Comic-Book Time vs Webcomic Time vs Frozen in Time

  • Comic-Book Time is where the illusion of time passing means characters don't age much if at all.
  • Webcomic Time is where time actually does pass over the course of the series, but at a much slower rate than its real-time publication or airing. Sometimes this can be achieved by backdating stories to match up with the date they are supposed to have occurred or explicitly setting it in the time the story started. Not to be confused with Alternate History which does a similar sort of thing, but not with the passage of time.
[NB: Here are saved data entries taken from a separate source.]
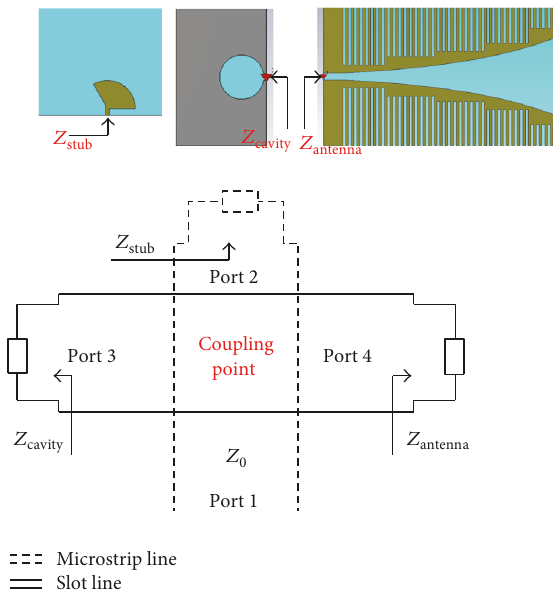
Figure 2: The network for the equivalent circuit of Vivaldi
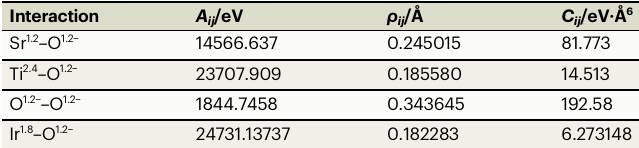
Table 1 | Buckingham pair potentials used for pair potential- based simulations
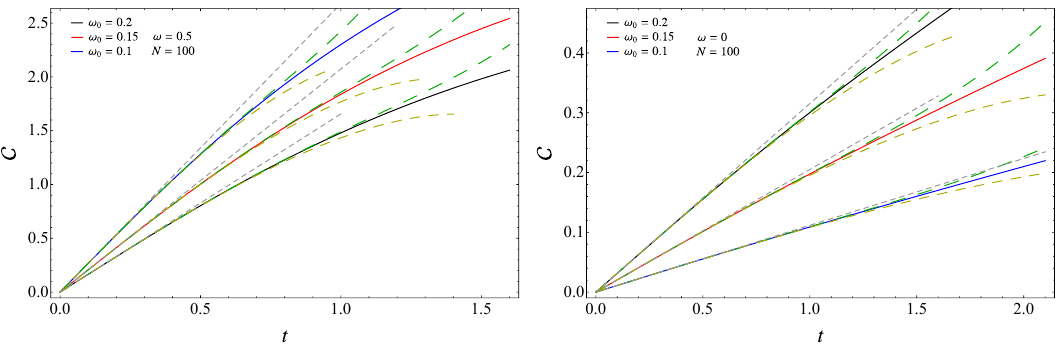
Figure 5 . Initial growth of the complexity for harmonic chains with PBC and N = 100 . The evolution Hamiltonian is either massive (left panel) or massless (right panel), for three values ω 0 . The solid lines show the complexity (3.7) (with (3.4)) and the dashed lines represent its expansion (2.36) up to the O ( t ) (grey), O ( t 3 ) (yellow) and O ( t 5 ) (green) term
  • Frozen in Time is when a work's concept is so tightly bound to a particular era it cannot leave that era or everything needs to be in a particular era in order for the work to make sense or be accepted by audiences (e.g. having a slavery story set in present day America would have very different implications than having a slavery story set in the Antebellum South). Outlander is one such example.